**Exercise objective:** Using the lines below, work out the count of those that hold "Winora". Give the number only.

**Data provided:**
● ● ● ● ●

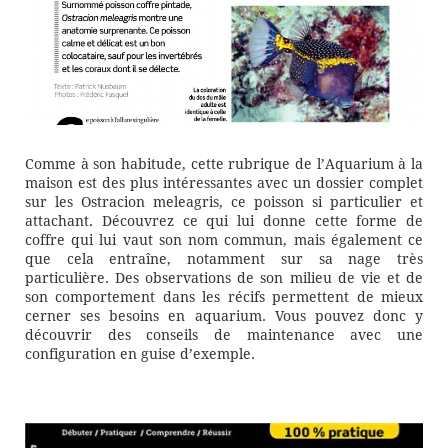
Comme à son habitude, cette rubrique de l’Aquarium à la
maison est des plus intéressantes avec un dossier complet
sur les Ostracion meleagris, ce poisson si particulier et
attachant. Découvrez ce qui lui donne cette forme de
coffre qui lui vaut son nom commun, mais également ce
que cela entraîne, notamment sur sa nage très
particulière. Des observations de son milieu de vie et de
son comportement dans les récifs permettent de mieux
cerner ses besoins en aquarium. Vous pouvez donc y
découvrir des conseils de maintenance avec une
configuration en guise d’exemple.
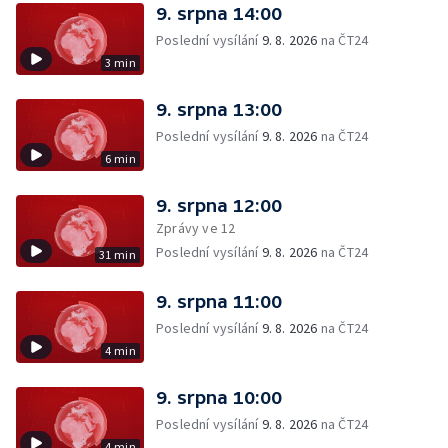
9. srpna 14:00
Poslední vysílání
9. 8. 2026
na ČT24
3 min
9. srpna 13:00
Poslední vysílání
9. 8. 2026
na ČT24
6 min
9. srpna 12:00
Zprávy ve 12
Poslední vysílání
9. 8. 2026
na ČT24
31 min
9. srpna 11:00
Poslední vysílání
9. 8. 2026
na ČT24
4 min
9. srpna 10:00
Poslední vysílání
9. 8. 2026
na ČT24
4 min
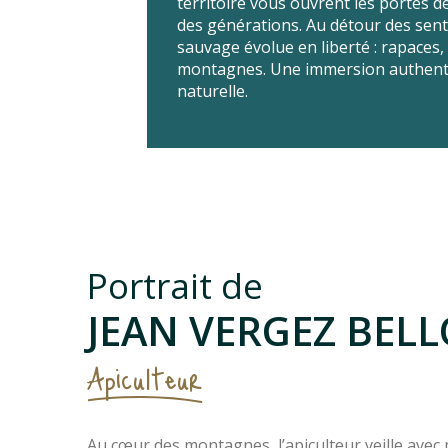
territoire vous ouvrent les portes de
des générations. Au détour des sent
sauvage évolue en liberté : rapaces,
montagnes. Une immersion authentiq
naturelle.
Portrait de
JEAN VERGEZ BEL
Apiculteur
Au cœur des montagnes, l’apiculteur veille avec 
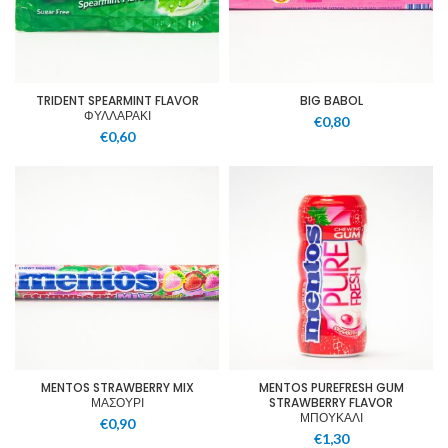
TRIDENT SPEARMINT FLAVOR
BIG BABOL
ΦΥΛΛΑΡΑΚΙ
€
0,80
€
0,60
MENTOS STRAWBERRY MIX
MENTOS PUREFRESH GUM
ΜΑΣΟΥΡΙ
STRAWBERRY FLAVOR
ΜΠΟΥΚΑΛΙ
€
0,90
€
1,30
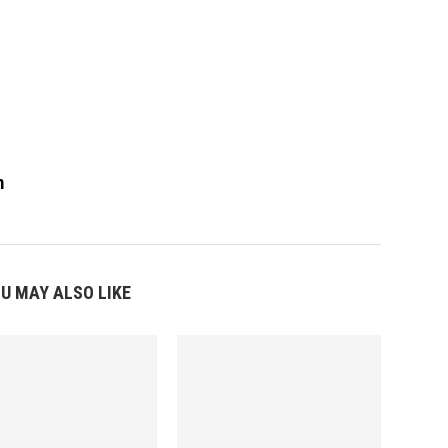
m
U MAY ALSO LIKE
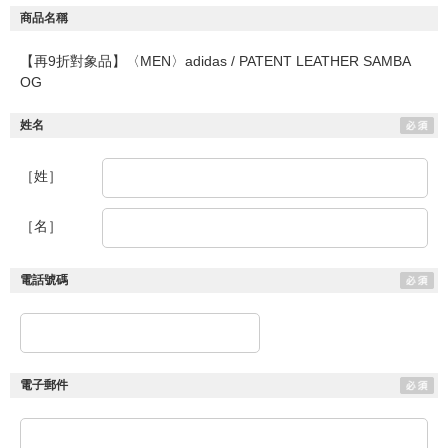
商品名稱
【再9折對象品】〈MEN〉adidas / PATENT LEATHER SAMBA
OG
姓名
［姓］
［名］
電話號碼
電子郵件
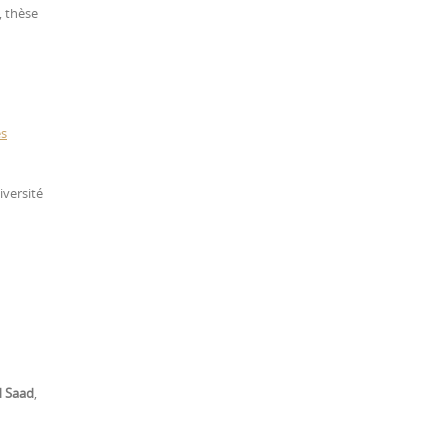
, thèse
es
iversité
 Saad
,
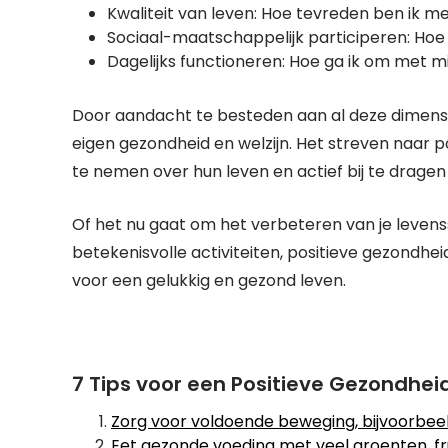
Kwaliteit van leven: Hoe tevreden ben ik me
Sociaal-maatschappelijk participeren: Hoe s
Dagelijks functioneren: Hoe ga ik om met mij
Door aandacht te besteden aan al deze dimensies
eigen gezondheid en welzijn. Het streven naar 
te nemen over hun leven en actief bij te dragen 
Of het nu gaat om het verbeteren van je levensst
betekenisvolle activiteiten, positieve gezondhei
voor een gelukkig en gezond leven.
7 Tips voor een Positieve Gezondheid
Zorg voor voldoende beweging, bijvoorbeeld
Eet gezonde voeding met veel groenten, fr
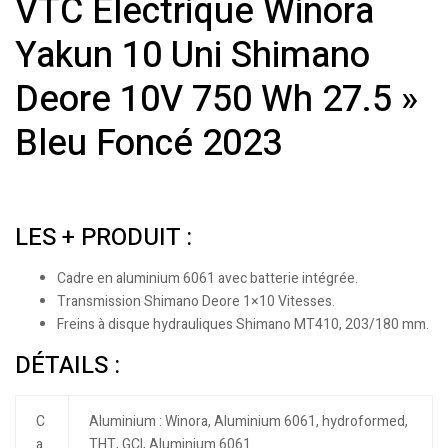
VTC Électrique Winora
Yakun 10 Uni Shimano
Deore 10V 750 Wh 27.5 »
Bleu Foncé 2023
LES + PRODUIT :
Cadre en aluminium 6061 avec batterie intégrée.
Transmission Shimano Deore 1×10 Vitesses.
Freins à disque hydrauliques Shimano MT410, 203/180 mm.
DÉTAILS :
C
Aluminium : Winora, Aluminium 6061, hydroformed,
a
THT, GCI, Aluminium 6061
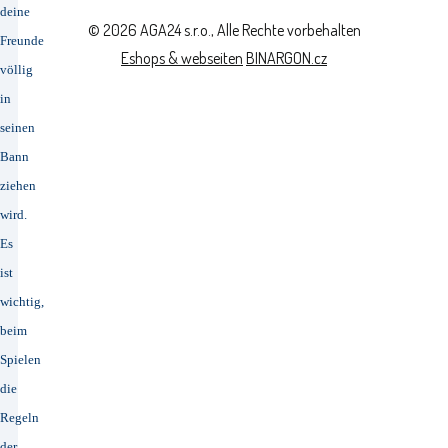
deine
© 2026 AGA24 s.r.o., Alle Rechte vorbehalten
Freunde
Eshops & webseiten
BINARGON.cz
völlig
in
seinen
Bann
ziehen
wird.
Es
ist
wichtig,
beim
Spielen
die
Regeln
der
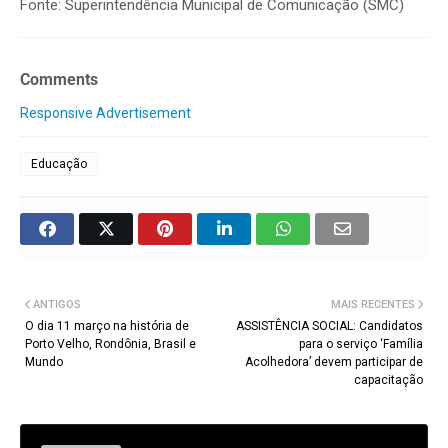
Fonte: Superintendência Municipal de Comunicação (SMC)
Comments
Responsive Advertisement
Educação
ANTIGOS
MAIS RECENTES
O dia 11 março na história de
ASSISTÊNCIA SOCIAL: Candidatos
Porto Velho, Rondônia, Brasil e
para o serviço ‘Família
Mundo
Acolhedora’ devem participar de
capacitação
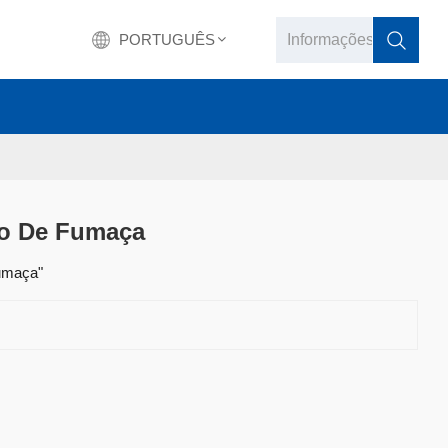
PORTUGUÊS
English
français
Deutsch
ão De Fumaça
русский
fumaça"
italiano
español
português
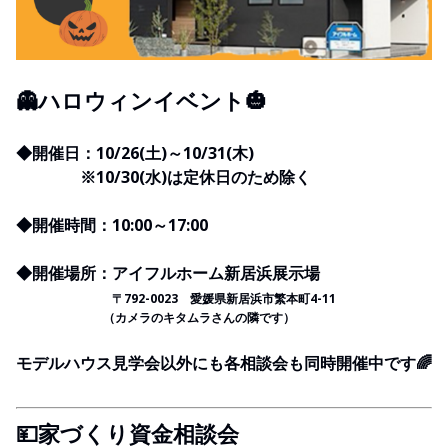
👻ハロウィンイベント🎃
◆開催日：10/26(土)～10/31(木)
※10/30(水)は定休日のため除く
◆開催時間：10:00～17:00
◆開催場所：アイフルホーム新居浜展示場
〒792-0023 愛媛県新居浜市繁本町4-11
（カメラのキタムラさんの隣です）
モデルハウス見学会以外にも各相談会も同時開催中です🌈
💴家づくり資金相談会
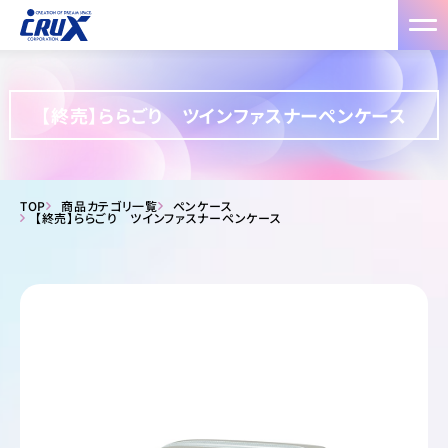
【終売】ららごり ツインファスナーペンケース
TOP
商品カテゴリ一覧
ペンケース
【終売】ららごり ツインファスナーペンケース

● ● ● ● ●

**The completed task:** 2